Wednesday, August 26th, 2020

By Allen Payton

During their meeting on Wednesday, August 26, 2020, the Antioch School Board approved compensation agreements for the top three staff in the district to comply with changes in state law.

AB 1344 makes changes to the Elections Code and Government Code concerning city charter elections, employment contracts for local agency executives, new notice requirements for open meetings, and penalties for misuse of public office. The law impacts principal entities and K-12 education agencies. These contracts incorporate the necessary provisions under state law.

Employment contracts for senior management must be approved at a regularly scheduled board meeting. The amendments to the contracts include a one-year extension and a step increase effective July 1, 2020.

Retroactively to July 1, 2020, Superintendent Stephanie Anello will be paid $270,585; Deputy Superintendent Jessica Romero will be paid $250,651; and Associate Superintendent Christine Ibarra will be paid $216,135.

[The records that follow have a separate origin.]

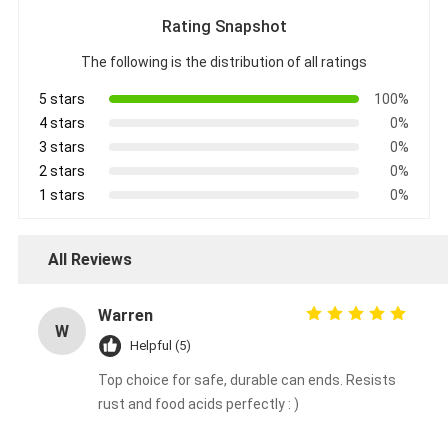
Rating Snapshot
The following is the distribution of all ratings
5 stars
100%
4 stars
0%
3 stars
0%
2 stars
0%
1 stars
0%
All Reviews
Warren
W
Helpful (5)
Top choice for safe, durable can ends. Resists
rust and food acids perfectly : )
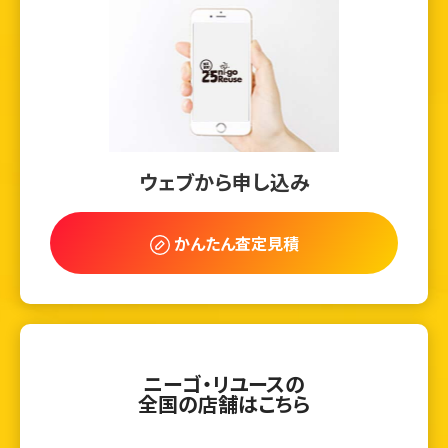
ウェブから申し込み
かんたん査定見積
ニーゴ・リユースの
全国の店舗はこちら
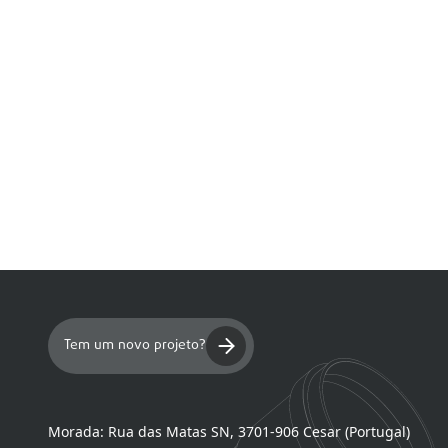
Tem um novo projeto?
Morada:
Rua das Matas SN, 3701-906 Cesar (Portugal)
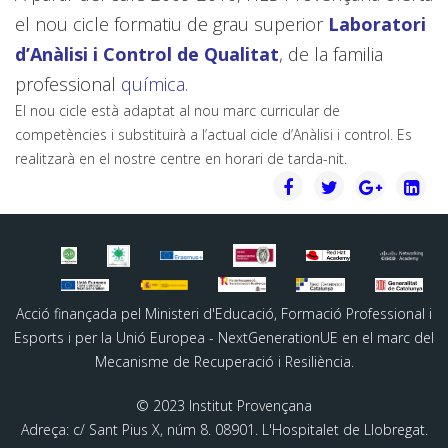
el nou cicle formatiu de grau superior
Laboratori
d’Anàlisi i Control de Qualitat
, de la familia
professional
química
.
El nou cicle està adaptat al nou marc curricular de
competències i substituirà a l’actual cicle d’Anàlisi i control. Es
realitzarà en el nostre centre en horari de tarda-nit.
Acció finançada pel Ministeri d'Educació, Formació Professional i
Esports i per la Unió Europea - NextGenerationUE en el marc del
Mecanisme de Recuperació i Resiliència.
© 2023 Institut Provençana
Adreça: c/ Sant Pius X, núm 8. 08901. L'Hospitalet de Llobregat.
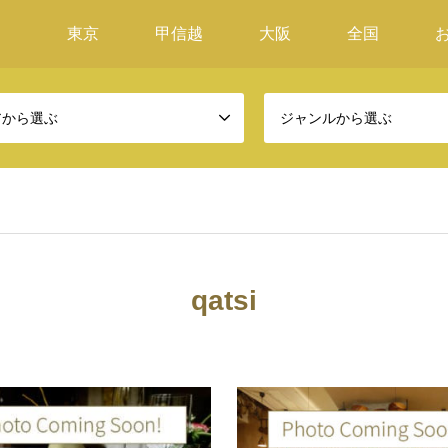
東京
甲信越
大阪
全国
アから選ぶ
ジャンルから選ぶ
qatsi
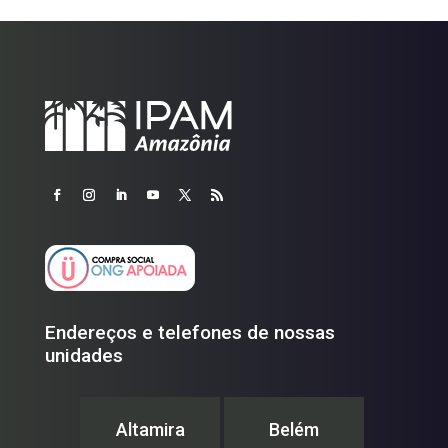
Endereços e telefones de nossas
unidades
Altamira
Belém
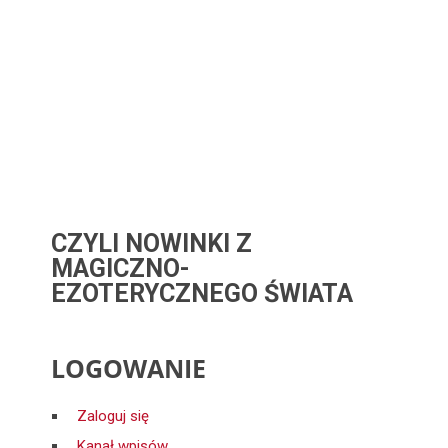
CZYLI NOWINKI Z
MAGICZNO-
EZOTERYCZNEGO ŚWIATA
LOGOWANIE
Zaloguj się
Kanał wpisów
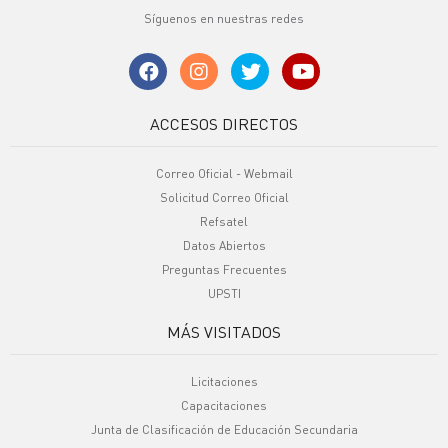
Síguenos en nuestras redes
ACCESOS DIRECTOS
Correo Oficial - Webmail
Solicitud Correo Oficial
Refsatel
Datos Abiertos
Preguntas Frecuentes
UPSTI
MÁS VISITADOS
Licitaciones
Capacitaciones
Junta de Clasificación de Educación Secundaria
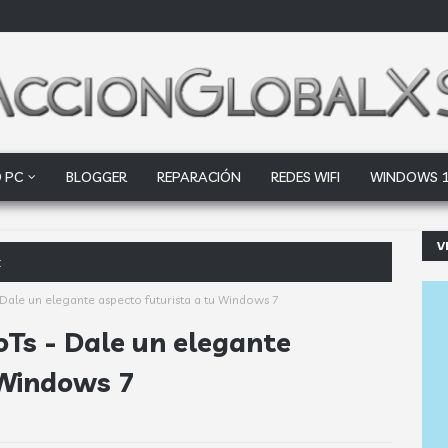
 PC
BLOGGER
REPARACIÓN
REDES WIFI
WINDOWS 
V
 factores clave que debes analizar
ale un elegante aspecto futurista a tu Windows 7
Ts - Dale un elegante
 Windows 7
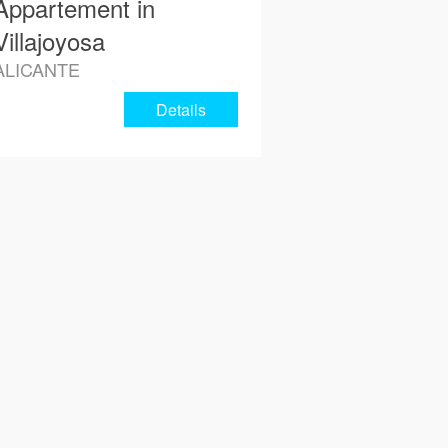
Appartement in
Villajoyosa
ALICANTE
Details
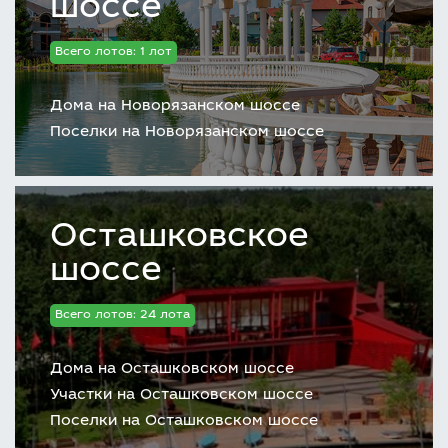
шоссе
обращайтесь к опытным брокерам агентства
недвижимости LetoEstate. Приобретение
Всего лотов: 1 лот
уютного семейного гнездышка в одном из
самых сказочных мест страны – несомненно,
Дома на Новорязанском шоссе
выгодная инвестиция.
Поселки на Новорязанском шоссе
Осташковское
шоссе
Всего лотов: 24 лота
Дома на Осташковском шоссе
Участки на Осташковском шоссе
Поселки на Осташковском шоссе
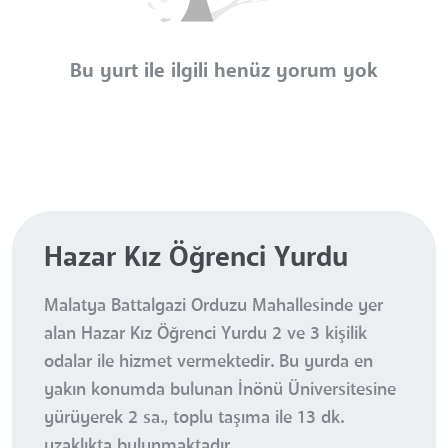
Bu yurt ile ilgili henüz yorum yok
Hazar Kız Öğrenci Yurdu
Malatya Battalgazi Orduzu Mahallesinde yer
alan Hazar Kız Öğrenci Yurdu 2 ve 3 kişilik
odalar ile hizmet vermektedir. Bu yurda en
yakın konumda bulunan İnönü Üniversitesine
yürüyerek 2 sa., toplu taşıma ile 13 dk.
uzaklıkta bulunmaktadır.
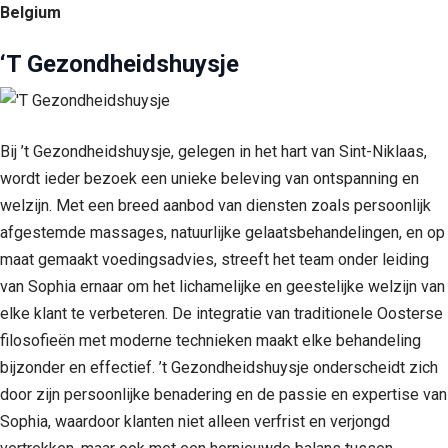
Belgium
‘T Gezondheidshuysje
Bij ’t Gezondheidshuysje, gelegen in het hart van Sint-Niklaas,
wordt ieder bezoek een unieke beleving van ontspanning en
welzijn. Met een breed aanbod van diensten zoals persoonlijk
afgestemde massages, natuurlijke gelaatsbehandelingen, en op
maat gemaakt voedingsadvies, streeft het team onder leiding
van Sophia ernaar om het lichamelijke en geestelijke welzijn van
elke klant te verbeteren. De integratie van traditionele Oosterse
filosofieën met moderne technieken maakt elke behandeling
bijzonder en effectief. ’t Gezondheidshuysje onderscheidt zich
door zijn persoonlijke benadering en de passie en expertise van
Sophia, waardoor klanten niet alleen verfrist en verjongd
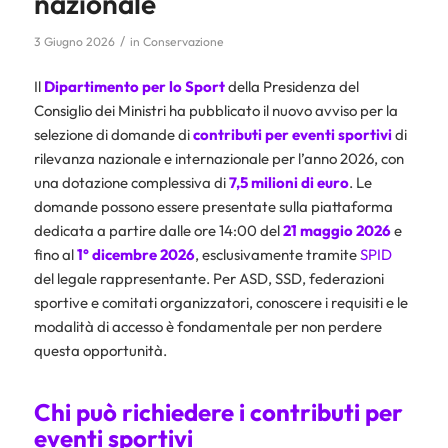
nazionale
/
3 Giugno 2026
in
Conservazione
Il
Dipartimento per lo Sport
della Presidenza del
Consiglio dei Ministri ha pubblicato il nuovo avviso per la
selezione di domande di
contributi per eventi sportivi
di
rilevanza nazionale e internazionale per l’anno 2026, con
una dotazione complessiva di
7,5 milioni di euro
. Le
domande possono essere presentate sulla piattaforma
dedicata a partire dalle ore 14:00 del
21 maggio 2026
e
fino al
1° dicembre 2026
, esclusivamente tramite
SPID
del legale rappresentante. Per ASD, SSD, federazioni
sportive e comitati organizzatori, conoscere i requisiti e le
modalità di accesso è fondamentale per non perdere
questa opportunità.
Chi può richiedere i contributi per
eventi sportivi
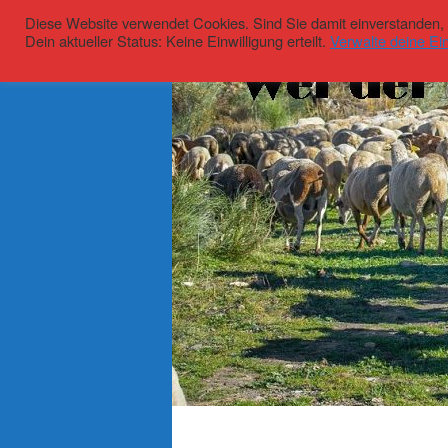
Diese Website verwendet Cookies. Sind Sie damit einverstanden, kl
Dein aktueller Status: Keine Einwilligung erteilt.
Verwalte deine Ein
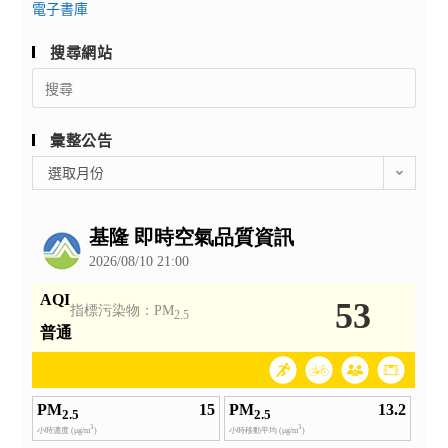
電子書庫
搜尋網站
Search
for:
彙整公告
彙
選取月份
整
公
告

Trustee Ellie Householder, “I was hoping Ms. Romero could explain to us how this is related to what we voted on at the last board meeting.”

“No, it’s not the same. The last one was looking at the ’19-20 school year. This is for the ’20-21 school year,” Romero explained.

“At the last meeting it was retroactive, although we have the management listed, it’s not saying it’s guaranteed for the next three years. Whoever was in these roles would get this over the next t three years,” Householder said.

“No. The three of us were not at the top step and this takes into account our years of service,” Romero shared. “Your step is generally based on the amount of years with the district.”

“How does this compare with similar positions in neighboring districts?” Householder then asked.

“I think you’ll find it’s in the ballpark of neighboring districts,” said Romero.

“Were these calculations taken into consideration in the budget revise we looked at?” Householder asked. “I’m just concerned about our longevity over the next three years.”

“It was taken into consideration when we looked at the budget,” said Romero. “We calculate a 1% increase across the board for all employees.”

“I will be saying ‘no’ on this…I’m just worried about us being able to afford it. It’s nothing personal. I just don’t think we can afford it,” Householder said.

Trustee Crystal Sawyer-White spoke on the matter next, saying, “I echo Trustee Householder. I review other districts. Parents are unemployed. To extend this contract out until 20-23 we can’t predict the future. Why we can’t take into account the new

“Each year on July 1st, our right to a step increase

“Yes, but we’re in a pandemic, and other districts are required to present a performance review which we haven’t done for the past two years or so,” Sawyer-White said. “I will be voting ‘no’, too. This is not appropriate use of state funds.”

“If you’re going to use that argument, we could use it for every…employee,” said Trustee Gary Hack. “There is precedence on this. It’s brought to us every year. It’s been an agreement for a long time.”

“I’d have to disagree. Classified and certificated employees are not making six-figure incomes,” Sawyer-White responded.

Hack moved approval and Trustee Mary Rocha seconded the motion.

It passed 3-2 with Board President Diane Gibson-Gray voting along with Hack and Rocha.